時代の流れに取り残されたのはなぜだろうか。事務仕事では頭を使わない(というと語弊があるが)。効率化ももちろん大事だが、事務にとって一番大切なのは、ミスなく滞りなく書類を作成し、次の係にタスキをつなぐことだろう。だから必然的に、工夫をするということが少なくなる。もちろん、この世の事務をされている方々は工夫を凝らしていらっしゃるのだろうが、私の職場ではそうではない。ミスがないように、慎重に慎重に「処理」という業務に励んでいる。結果として、時代の流れにいつの間にか取り残される。それで、机の上は書類で埋め尽くされるわけだ。

本人たちは、仕事をするのに必死なのだろう。しかし、仕事の喜びは知らないだろう。かく言う私も、仕事の喜びはあまり知らない。これは非常に不幸な事だと思う。空気の流れも悪く、混濁している。人間の精神もどんどん凝り固まっていき、書類でいっぱいになった書棚のように頑固者になっていく。一体誰が好き好んで、こんな仕事を日々しているのだろうか。

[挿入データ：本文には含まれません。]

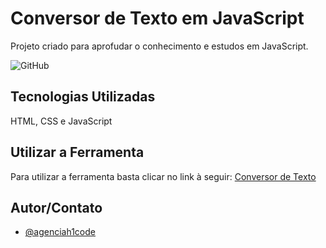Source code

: ﻿# Conversor de Texto em JavaScript

Projeto criado para aprofudar o conhecimento e estudos em JavaScript.

![GitHub](https://img.shields.io/github/license/agenciah1code/conversordetexto)

## Tecnologias Utilizadas

HTML, CSS e JavaScript

## Utilizar a Ferramenta

Para utilizar a ferramenta basta clicar no link à seguir: [Conversor de Texto](https://agenciah1code.github.io/conversordetexto/)

## Autor/Contato

- [@agenciah1code](https://www.github.com/agenciah1code)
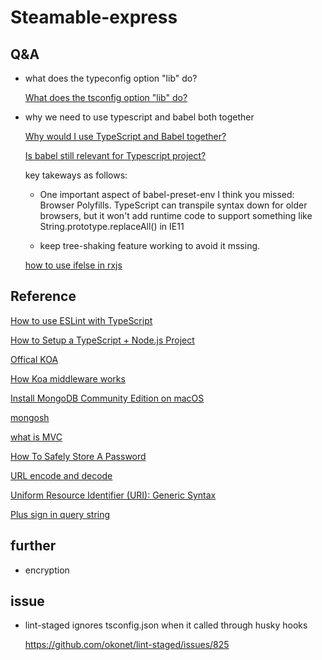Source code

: # Steamable-express

## Q&A

- what does the typeconfig option "lib" do?

  [What does the tsconfig option "lib" do?](https://stackoverflow.com/questions/39303385/what-does-the-tsconfig-option-lib-do)

- why we need to use typescript and babel both together

  [Why would I use TypeScript and Babel together?](https://stackoverflow.com/questions/44020689/why-would-i-use-typescript-and-babel-together)

  [Is babel still relevant for Typescript project?](https://dev.to/mbeaudru/is-babel-still-relevant-for-typescript-projects-36a7)

  key takeways as follows:

  - One important aspect of babel-preset-env I think you missed: Browser Polyfills. TypeScript can transpile syntax down for older browsers, but it won't add runtime code to support something like String.prototype.replaceAll() in IE11

  - keep tree-shaking feature working to avoid it mssing.

  [how to use ifelse in rxjs](https://pazel.dev/reduce-ifelse-using-rxjs)

## Reference

[How to use ESLint with TypeScript](https://khalilstemmler.com/blogs/typescript/eslint-for-typescript/)

[How to Setup a TypeScript + Node.js Project](https://khalilstemmler.com/blogs/typescript/node-starter-project/)

[Offical KOA](https://koajs.com/)

[How Koa middleware works](https://itnext.io/how-koa-middleware-works-f4386b5573c)

[Install MongoDB Community Edition on macOS](https://www.mongodb.com/docs/manual/tutorial/install-mongodb-on-os-x/#install-mongodb-community-edition)

[mongosh](https://www.mongodb.com/docs/mongodb-shell/reference/editor-mode/)

[what is MVC](https://en.wikipedia.org/wiki/Model%E2%80%93view%E2%80%93controller)

[How To Safely Store A Password](https://codahale.com/how-to-safely-store-a-password/)

[URL encode and decode](https://www.cnblogs.com/liuhongfeng/p/5006341.html)

[Uniform Resource Identifier (URI): Generic Syntax](https://www.rfc-editor.org/rfc/rfc3986)

[Plus sign in query string](https://stackoverflow.com/questions/6855624/plus-sign-in-query-string)

## further

- encryption

## issue

- lint-staged ignores tsconfig.json when it called through husky hooks

  https://github.com/okonet/lint-staged/issues/825

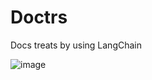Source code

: # Doctrs
Docs treats by using LangChain

![image](https://github.com/soukingang/Doctrs/assets/2391550/c1a97ba6-6dc1-46c1-8cb5-977d596ba747)
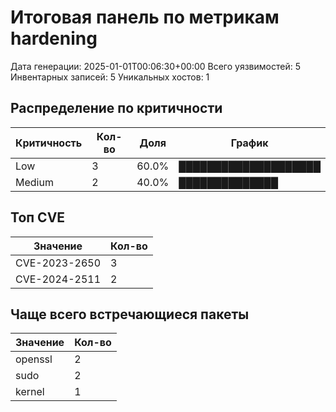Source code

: # Итоговая панель по метрикам hardening

Дата генерации: 2025-01-01T00:06:30+00:00
Всего уязвимостей: 5
Инвентарных записей: 5
Уникальных хостов: 1

## Распределение по критичности

| Критичность | Кол-во | Доля | График |
|-------------|--------|------|--------|
| Low | 3 |  60.0% | ████████████████████ |
| Medium | 2 |  40.0% | ██████████████ |

## Топ CVE

| Значение | Кол-во |
|----------|--------|
| CVE-2023-2650 | 3 |
| CVE-2024-2511 | 2 |

## Чаще всего встречающиеся пакеты

| Значение | Кол-во |
|----------|--------|
| openssl | 2 |
| sudo | 2 |
| kernel | 1 |
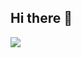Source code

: ## Hi there 👋
<p align="left">
  <a href="https://skillicons.dev">
    <img src="https://skillicons.dev/icons?i=py,fastapi" />
  </a>
</p>
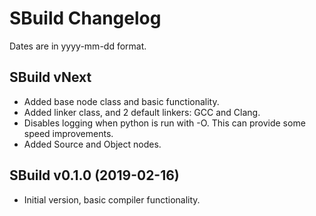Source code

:# SBuild Changelog
Dates are in yyyy-mm-dd format.

## SBuild vNext
- Added base node class and basic functionality.
- Added linker class, and 2 default linkers: GCC and Clang.
- Disables logging when python is run with -O. This can provide some speed improvements.
- Added Source and Object nodes.

## SBuild v0.1.0 (2019-02-16)
- Initial version, basic compiler functionality.
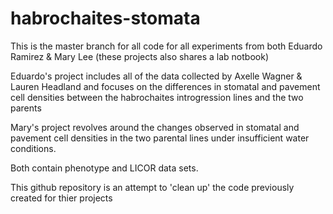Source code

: # habrochaites-stomata
This is the master branch for all code for all experiments from both Eduardo Ramirez & Mary Lee (these projects also shares a lab notbook)

Eduardo's project includes all of the data collected by Axelle Wagner & Lauren Headland and focuses on the differences in stomatal and pavement cell densities between the habrochaites introgression lines and the two parents

Mary's project revolves around the changes observed in stomatal and pavement cell densities in the two parental lines under insufficient water conditions.

Both contain phenotype and LICOR data sets.

This github repository is an attempt to 'clean up' the code previously created for thier projects
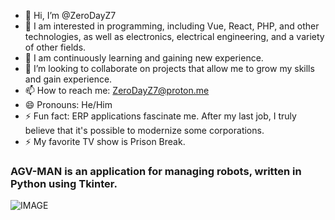 - 👋 Hi, I’m @ZeroDayZ7
- 👀 I am interested in programming, including Vue, React, PHP, and other technologies, as well as electronics, electrical engineering, and a variety of other fields.
- 🌱 I am continuously learning and gaining new experience.
- 💞️ I’m looking to collaborate on projects that allow me to grow my skills and gain experience.
- 📫 How to reach me: ZeroDayZ7@proton.me
- 😄 Pronouns: He/Him
- ⚡ Fun fact: ERP applications fascinate me. After my last job, I truly believe that it's possible to modernize some corporations.
- ⚡ My favorite TV show is Prison Break.
  
### AGV-MAN is an application for managing robots, written in Python using Tkinter.
![IMAGE](https://i.ibb.co/zNrWJ4g/20230220-124429-kopia.jpg)
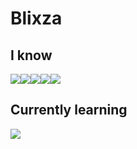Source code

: # Blixza

## I know
<img src="https://ziadoua.github.io/m3-Markdown-Badges/badges/Python/python1.svg"><img src="https://ziadoua.github.io/m3-Markdown-Badges/badges/HTML/html1.svg"><img src="https://ziadoua.github.io/m3-Markdown-Badges/badges/CSS/css1.svg"><img src="https://ziadoua.github.io/m3-Markdown-Badges/badges/Git/git1.svg"><img src="https://ziadoua.github.io/m3-Markdown-Badges/badges/JSON/json1.svg">

## Currently learning
<img src="https://ziadoua.github.io/m3-Markdown-Badges/badges/GOLANG/golang1.svg">
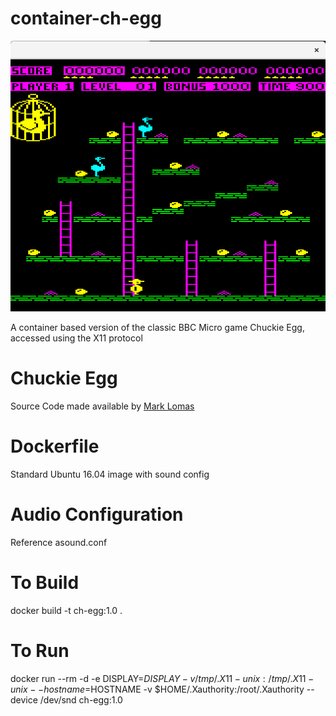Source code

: # container-ch-egg

![](images/chuckie-egg.png)

A container based version of the classic BBC Micro game Chuckie Egg, accessed using the X11 protocol 

# Chuckie Egg
Source Code made available by [Mark Lomas](http://marklomas.net/ch-egg/native/native.htm)


# Dockerfile
Standard Ubuntu 16.04 image with sound config

# Audio Configuration
Reference asound.conf

# To Build
docker build -t ch-egg:1.0 .

# To Run
docker run --rm -d -e DISPLAY=$DISPLAY -v /tmp/.X11-unix:/tmp/.X11-unix --hostname=$HOSTNAME -v $HOME/.Xauthority:/root/.Xauthority --device /dev/snd ch-egg:1.0 

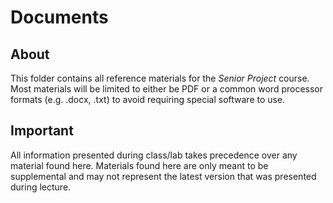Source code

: # Documents

## About

This folder contains all reference materials for the _Senior Project_ course.  Most materials will be limited to either be PDF or a common word processor formats (e.g. .docx, .txt) to avoid requiring special software to use.

## Important

All information presented during class/lab takes precedence over any material found here.  Materials found here are only meant to be supplemental and may not represent the latest version that was presented during lecture.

私も、ここで働く者の一人だ。私はどうにかこの状況を変えたいと願う。しかし職場というのは、歴史の重みでビクともしない。ここを去ったほうがいいのか、もうしばらくここで頑張ったらいいのか。働くものは気づいている。いつかこの職場は、閉鎖されるだろうと。働くものは気づいている。自分たちも仕事の喜びを感じたいと。私たちの掠れた叫びを聞いて欲しいと。